• _PROVIDED RECORDS_:
---+---
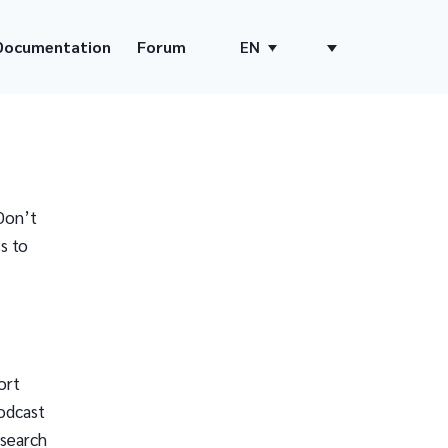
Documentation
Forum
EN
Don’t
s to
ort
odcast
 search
---+---
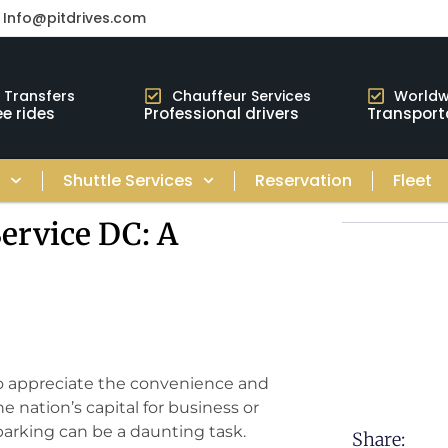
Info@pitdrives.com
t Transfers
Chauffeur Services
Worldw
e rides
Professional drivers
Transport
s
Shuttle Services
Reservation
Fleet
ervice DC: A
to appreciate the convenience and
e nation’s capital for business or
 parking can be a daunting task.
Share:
---+---
• _WORK REQUEST_: Look through the data above for the string "Services" and copy every line where it appears.

• _SOLUTION TO THIS PROBLEM_:
Chauffeur Services
Shuttle Services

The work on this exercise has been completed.